L'ensemble du texte est assez ironique et dévalorisant pour les Turcs. Il décrit un pays ruiné par de longues années de guerre qui l'ont privé de ses hommes les plus dynamiques, une économie détruite, et des quartiers Arméniens en ruines. Il exprime aussi les sentiments de supériorité des jeunes officiers de l'époque, peu conscients et peu respectueux des différences culturelles. Les documents trouvés au Service Historique de la Défense montrent que les officiers supérieurs, plus âgés, formés au Maroc par le Maréchal Lyautey et le Général Gouraud, avaient un grand respect et une certaine admiration pour l'Islam et la culture turque.

A travers les similitudes et les différences que présentent ces cahiers, ainsi qu'en tenant compte de ce que raconte le Commandant Mesnil dans son rapport, on peut se faire une idée de ce que représentent ces récits.

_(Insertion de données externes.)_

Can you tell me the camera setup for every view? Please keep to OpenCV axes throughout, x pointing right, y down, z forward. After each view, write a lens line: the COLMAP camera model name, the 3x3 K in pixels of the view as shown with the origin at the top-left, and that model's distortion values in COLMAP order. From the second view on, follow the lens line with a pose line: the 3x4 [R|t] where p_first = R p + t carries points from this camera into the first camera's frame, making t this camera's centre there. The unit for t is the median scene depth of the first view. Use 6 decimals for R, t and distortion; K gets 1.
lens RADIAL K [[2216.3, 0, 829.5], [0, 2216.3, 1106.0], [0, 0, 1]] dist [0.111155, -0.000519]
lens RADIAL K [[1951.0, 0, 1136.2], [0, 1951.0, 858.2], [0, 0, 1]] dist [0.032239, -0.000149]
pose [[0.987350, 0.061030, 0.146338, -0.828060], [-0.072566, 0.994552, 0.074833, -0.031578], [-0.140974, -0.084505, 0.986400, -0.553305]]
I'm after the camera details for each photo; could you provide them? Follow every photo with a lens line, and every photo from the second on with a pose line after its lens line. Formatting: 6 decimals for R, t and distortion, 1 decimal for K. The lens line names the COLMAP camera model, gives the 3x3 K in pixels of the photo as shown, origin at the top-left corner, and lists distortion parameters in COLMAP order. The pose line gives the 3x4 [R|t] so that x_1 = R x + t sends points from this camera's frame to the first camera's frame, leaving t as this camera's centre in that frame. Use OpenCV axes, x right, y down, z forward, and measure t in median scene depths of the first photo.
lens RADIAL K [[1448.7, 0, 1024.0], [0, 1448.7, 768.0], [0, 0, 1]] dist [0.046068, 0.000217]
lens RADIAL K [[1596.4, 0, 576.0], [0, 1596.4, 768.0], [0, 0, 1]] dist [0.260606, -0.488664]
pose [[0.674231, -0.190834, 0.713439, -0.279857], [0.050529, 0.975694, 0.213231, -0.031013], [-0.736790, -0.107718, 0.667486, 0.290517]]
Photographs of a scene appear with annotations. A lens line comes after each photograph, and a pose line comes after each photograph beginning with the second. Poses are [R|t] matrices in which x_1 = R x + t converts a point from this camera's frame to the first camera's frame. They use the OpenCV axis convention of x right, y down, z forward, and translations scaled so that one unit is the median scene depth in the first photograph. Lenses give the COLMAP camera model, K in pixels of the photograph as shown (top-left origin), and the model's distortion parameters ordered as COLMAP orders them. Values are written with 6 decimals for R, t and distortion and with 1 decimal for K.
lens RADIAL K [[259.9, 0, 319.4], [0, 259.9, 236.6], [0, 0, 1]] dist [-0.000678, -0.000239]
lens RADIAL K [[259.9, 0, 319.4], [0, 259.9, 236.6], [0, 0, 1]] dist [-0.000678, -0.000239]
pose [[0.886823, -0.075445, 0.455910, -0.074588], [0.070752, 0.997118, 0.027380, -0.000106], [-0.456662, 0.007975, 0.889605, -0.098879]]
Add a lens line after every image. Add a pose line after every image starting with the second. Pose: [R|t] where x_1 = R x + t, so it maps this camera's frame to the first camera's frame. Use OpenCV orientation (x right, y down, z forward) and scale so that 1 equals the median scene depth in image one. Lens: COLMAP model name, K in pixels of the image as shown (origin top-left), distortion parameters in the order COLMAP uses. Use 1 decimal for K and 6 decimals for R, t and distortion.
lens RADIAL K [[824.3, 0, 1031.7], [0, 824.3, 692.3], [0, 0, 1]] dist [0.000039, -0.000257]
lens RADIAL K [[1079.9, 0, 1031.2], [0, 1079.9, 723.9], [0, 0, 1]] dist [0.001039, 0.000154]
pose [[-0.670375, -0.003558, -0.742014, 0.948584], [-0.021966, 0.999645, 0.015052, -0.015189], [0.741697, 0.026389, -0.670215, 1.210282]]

Les prisonniers recevaient un peu d'argent de l'armée française, que les Turcs acceptaient de leur distribuer. Des commerçants turcs venaient au camp proposer leurs produits à des prix bien au dessus du marché. Les prisonniers pouvaient ainsi acheter quelquefois un peu de nourriture pour compléter leur maigre régime, quelquefois des objets pour améliorer leur confort, quelquefois des cahiers, portes-plumes et encre. L'un d'eux a même trouvé des crayons de couleur qu'Elie a pu utiliser. Il semble que chacun était libre d'avoir ou non un cahier et de le remplir comme il voulait. Nos grand-pères étaient peu instruits. Comment allaient-ils raconter à leur proches ces évènements si difficiles qu'ils vivaient? Des textes circulaient dans le camp, écrits par de jeunes sous-officiers issus de milieux cultivés. Les soldats qui leur étaient proches pouvaient les copier. La Compagnie d'Elie était à Marache, et l'un des officiers a un peu exprimé la douleur de l'effroyable siège...
Malgré tout, Elie aimait la vie, et il aimait beaucoup chanter. Il a copié les paroles de nombreuses chansons.